Hernandez certainly lends some support for the use of video surveillance to deter or investigate theft, but a great deal of caution is in order here. This case only dealt with an employer’s decision to videotape employee’s workstations during non-working hours and in a limited way. The purported businesses need to protect children was also a strong factor in the outcome of the case, as was the fact that employees themselves were not videotaped. The court also seems to warn employees about engaging in the very conduct the court held did not violate the right to privacy as a matter of law: “Nothing we say here is meant to encourage such surveillance measures, particularly in the absence of adequate notice to persons within camera range that their actions may be viewed and taped.” In sum, advice of counsel should be sought before engaging in any video surveillance.
3.California’s “pro-competition” laws and intellectual property
For many years, the California legislature and judiciary have promoted employee mobility in the commercial sector by outlawing the use of covenants not to compete. A recent ruling from the United States District Court for the Northern District of California applies these “pro- competition” principles in a case involving an attempt to protect intellectual property. See Applied Materials, Inc. v. Advanced Micro-Fabrication Equipment (Shanghai) Co., No. 2007-5248 (N.D. Cal. 2009).
In Applied Materials, the corporate defendant hired the plaintiff’s former employees after they left their employment with the plaintiff. The plaintiff filed suit alleging misappropriation of trade secrets and related claims. The defendants brought a counterclaim alleging the employment agreements between the plaintiff and its former employees included an assignment clause that constituted an unenforceable non-compete agreement. The assignment clause gave the plaintiff ownership rights to all inventions the former employees described in patent applications or disclosed to third-parties for a period of one year after the conclusion of their employment with the plaintiff. The defendant moved for summary judgment on its counterclaim.

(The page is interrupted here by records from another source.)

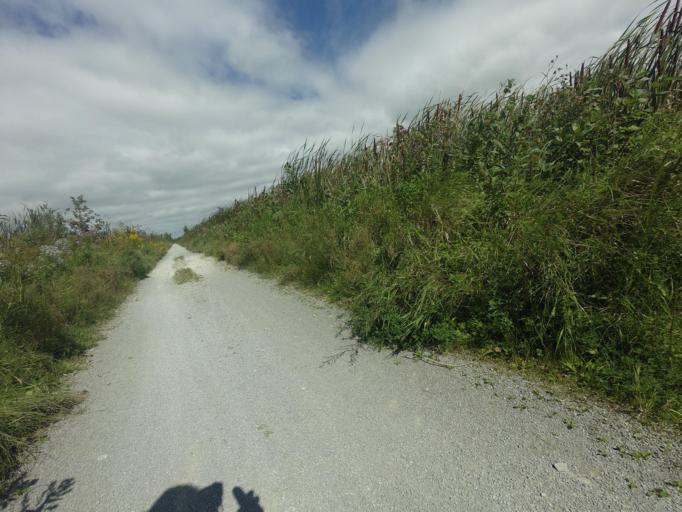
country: CA
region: Ontario
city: Uxbridge
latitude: 44.1882
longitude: -79.0669
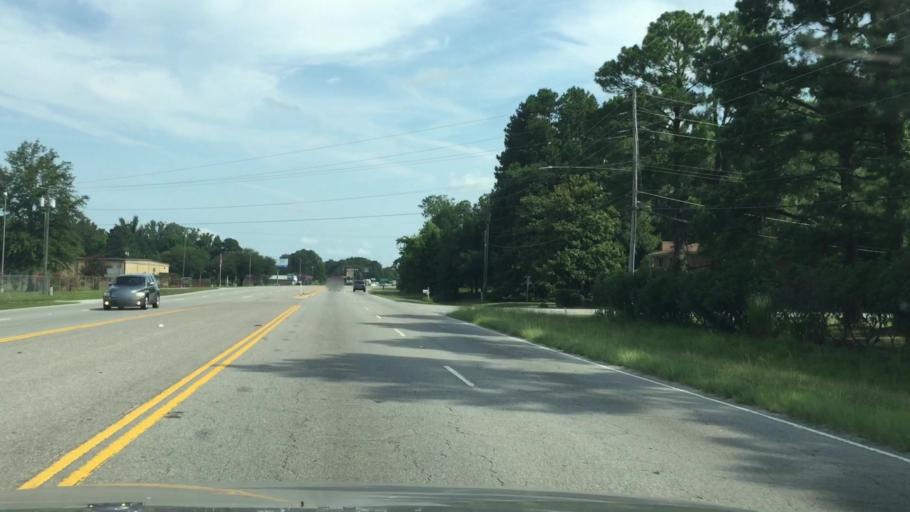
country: US
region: South Carolina
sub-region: Sumter County
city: South Sumter
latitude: 33.8980
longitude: -80.3530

The District Court determined the assignment clause was overly broad in both subject matter and temporal scope. As to subject matter, the clause covered inventions that were based not on the company’s confidential information, but on independent research and development. As to temporal scope, the clause covered inventions even if they were conceived after the employment relationship ended. Therefore, the court held the assignment clause was invalid as a matter of law.
This ruling may well be appealed, but in the meanwhile, it provides guidance on how to structure employment agreements to protect an employer’s intellectual property even under California’s “pro-competition” laws. A clause requiring former employees to assign intellectual property to the employer will need to be narrowly tailored in time and scope.